Ns News Online Desk: A thin length of yellow tape cordoned off the new arrivals – hundreds of Afghan refugees fresh off the plane from Kabul airport – from the intrusion of their new world, the grounds of an exhibition center in Chantilly, Virginia.
Masoud, his wife and four children were among them, clutching plastic bags filled with blankets, toothbrushes and the like. Someone had given the girls notebooks, the kind American children will be going back to school with this week.
He had been a driver for US forces and then the Afghan government, he told BBC Persian. “Everyone knew who I was working for,” Masoud said.
As soon as Kabul fell to Taliban hands on 15 August, he shut his house and went straight to the airport, though not with his car, today perhaps still abandoned in his driveway. “I could not stay longer” he said, realizing he had a target on his back. “For years people had seen me with these [government-marked] cars”. It was just as well Masoud fled quickly.
Those lucky enough to have escaped before the allied troop withdrawal deadline of 31 August can look forward to a new life in the US or one of two dozen countries that have opened their doors to Afghan refugees – even as hope dims for those trapped in Afghanistan when evacuations end.When they landed at Dulles Airport, just outside Washington DC, men, women, children and the elderly were shepherded aboard a fleet of buses and taken to the center that would give them temporary shelter.
Rows of neatly made beds with green covers made the cavernous place resemble the inside of a military barracks. A fleet of 20 or 30 portable toilets had been put in a back lot. Some 300 people would spend the night there, BBC Persian was told before access to the center was cut off to journalists.

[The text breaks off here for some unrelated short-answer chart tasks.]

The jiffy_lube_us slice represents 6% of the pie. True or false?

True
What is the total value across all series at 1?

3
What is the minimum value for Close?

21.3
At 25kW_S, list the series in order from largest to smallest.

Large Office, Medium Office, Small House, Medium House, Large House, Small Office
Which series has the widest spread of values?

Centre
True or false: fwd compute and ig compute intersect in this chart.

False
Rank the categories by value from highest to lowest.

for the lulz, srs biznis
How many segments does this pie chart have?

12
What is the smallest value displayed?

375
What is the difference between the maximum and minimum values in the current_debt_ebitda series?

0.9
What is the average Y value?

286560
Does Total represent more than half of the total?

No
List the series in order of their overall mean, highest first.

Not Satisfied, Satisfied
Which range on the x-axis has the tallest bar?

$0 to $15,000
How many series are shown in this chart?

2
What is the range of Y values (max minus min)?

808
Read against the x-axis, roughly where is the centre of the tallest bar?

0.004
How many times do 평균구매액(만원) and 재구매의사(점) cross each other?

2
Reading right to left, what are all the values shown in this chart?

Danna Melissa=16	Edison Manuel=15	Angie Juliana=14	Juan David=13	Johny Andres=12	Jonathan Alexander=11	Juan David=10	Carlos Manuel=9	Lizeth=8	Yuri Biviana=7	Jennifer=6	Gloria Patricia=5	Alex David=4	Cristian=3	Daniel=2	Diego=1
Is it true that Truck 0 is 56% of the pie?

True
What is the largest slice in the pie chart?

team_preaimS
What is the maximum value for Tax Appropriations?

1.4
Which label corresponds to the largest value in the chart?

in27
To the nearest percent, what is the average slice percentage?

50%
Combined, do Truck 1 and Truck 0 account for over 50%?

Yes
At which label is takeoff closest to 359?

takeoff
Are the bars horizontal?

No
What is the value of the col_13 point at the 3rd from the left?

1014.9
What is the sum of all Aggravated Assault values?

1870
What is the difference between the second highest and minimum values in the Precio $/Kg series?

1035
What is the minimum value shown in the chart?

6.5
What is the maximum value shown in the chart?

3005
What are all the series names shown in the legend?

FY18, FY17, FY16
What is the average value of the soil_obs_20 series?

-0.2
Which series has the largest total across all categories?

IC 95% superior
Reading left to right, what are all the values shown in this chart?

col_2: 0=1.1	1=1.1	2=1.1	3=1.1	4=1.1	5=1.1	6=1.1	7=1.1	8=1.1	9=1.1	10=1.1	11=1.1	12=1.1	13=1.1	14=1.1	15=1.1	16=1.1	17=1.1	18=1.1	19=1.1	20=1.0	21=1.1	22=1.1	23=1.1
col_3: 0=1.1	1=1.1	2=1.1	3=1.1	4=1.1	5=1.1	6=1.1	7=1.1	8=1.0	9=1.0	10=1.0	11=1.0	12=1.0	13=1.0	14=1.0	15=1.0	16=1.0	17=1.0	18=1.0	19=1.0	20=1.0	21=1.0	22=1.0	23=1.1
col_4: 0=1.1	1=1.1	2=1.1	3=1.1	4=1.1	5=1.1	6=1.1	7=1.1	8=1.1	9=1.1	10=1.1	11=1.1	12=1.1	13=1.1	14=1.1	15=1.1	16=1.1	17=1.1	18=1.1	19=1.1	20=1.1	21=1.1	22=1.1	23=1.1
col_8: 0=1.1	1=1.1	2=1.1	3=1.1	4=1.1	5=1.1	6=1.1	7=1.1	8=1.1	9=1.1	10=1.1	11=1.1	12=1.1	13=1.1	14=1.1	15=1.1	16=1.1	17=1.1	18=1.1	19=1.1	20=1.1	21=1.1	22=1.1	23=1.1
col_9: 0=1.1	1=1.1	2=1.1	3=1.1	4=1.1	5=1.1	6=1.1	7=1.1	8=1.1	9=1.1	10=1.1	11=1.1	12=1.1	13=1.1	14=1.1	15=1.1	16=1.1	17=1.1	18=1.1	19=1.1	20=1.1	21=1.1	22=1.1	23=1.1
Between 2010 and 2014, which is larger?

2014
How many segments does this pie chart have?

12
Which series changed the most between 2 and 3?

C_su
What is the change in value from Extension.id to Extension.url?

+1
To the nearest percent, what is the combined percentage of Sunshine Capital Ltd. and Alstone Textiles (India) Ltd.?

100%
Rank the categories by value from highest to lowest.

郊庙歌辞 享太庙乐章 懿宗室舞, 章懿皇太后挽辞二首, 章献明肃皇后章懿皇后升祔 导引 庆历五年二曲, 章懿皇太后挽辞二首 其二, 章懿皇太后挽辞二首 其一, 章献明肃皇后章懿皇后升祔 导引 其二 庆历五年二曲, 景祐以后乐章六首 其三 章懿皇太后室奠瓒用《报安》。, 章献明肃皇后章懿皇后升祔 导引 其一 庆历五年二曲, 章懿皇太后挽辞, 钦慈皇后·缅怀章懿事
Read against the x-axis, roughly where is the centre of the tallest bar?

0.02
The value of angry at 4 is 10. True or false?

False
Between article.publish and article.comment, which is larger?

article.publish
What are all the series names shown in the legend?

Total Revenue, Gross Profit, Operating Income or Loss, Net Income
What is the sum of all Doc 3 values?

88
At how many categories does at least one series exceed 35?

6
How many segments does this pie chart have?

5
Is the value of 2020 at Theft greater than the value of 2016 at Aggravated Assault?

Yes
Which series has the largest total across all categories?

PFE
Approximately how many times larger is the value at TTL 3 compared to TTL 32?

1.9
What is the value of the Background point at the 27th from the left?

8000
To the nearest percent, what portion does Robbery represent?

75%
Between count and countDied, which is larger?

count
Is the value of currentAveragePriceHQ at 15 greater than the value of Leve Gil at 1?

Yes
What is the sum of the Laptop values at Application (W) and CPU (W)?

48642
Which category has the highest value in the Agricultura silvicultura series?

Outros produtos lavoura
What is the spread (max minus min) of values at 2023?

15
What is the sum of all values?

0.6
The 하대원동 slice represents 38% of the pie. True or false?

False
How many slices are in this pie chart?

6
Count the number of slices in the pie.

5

A translator volunteering at the center described seeing among the arrivals a young girl who had come with only a sister and cousins, but no parents. “Her mother had to choose between sending her daughter alone or keeping her in Afghanistan,” BBC Persian was told. Her relatives did not know when or if the girl’s mother would make it.
Another woman had just given birth five days earlier, but had kept quiet about her condition, bearing the pain all the way from Kabul to Virginia. The translator discovered that she was bleeding and called an ambulance, she said.Over 110,000 people have been airlifted from Afghanistan since the start of the evacuations in July, with over a third flown out of Kabul in just 48 hours between Tuesday and Thursday in over 180 US military and coalition flights.
Tens of thousands are now awaiting background checks at bases in a network of transit centers – dubbed “lily pads” – across the Persian Gulf and Europe before being brought to the US or sent to a third country for relocation.
John Kirby, the Pentagon spokesman, has said that the US plans to start the resettlement of those who arrived in America by first placing some 25,000 refugees at four military bases.
From Fort Bliss, Texas; Fort McCoy, Wisconsin; Fort Lee, Virginia or Joint Base McGuire-Dix-Lakehurst, New Jersey, the refugees can move to more permanent shelter, arranged with the help of religious and private charities and community efforts.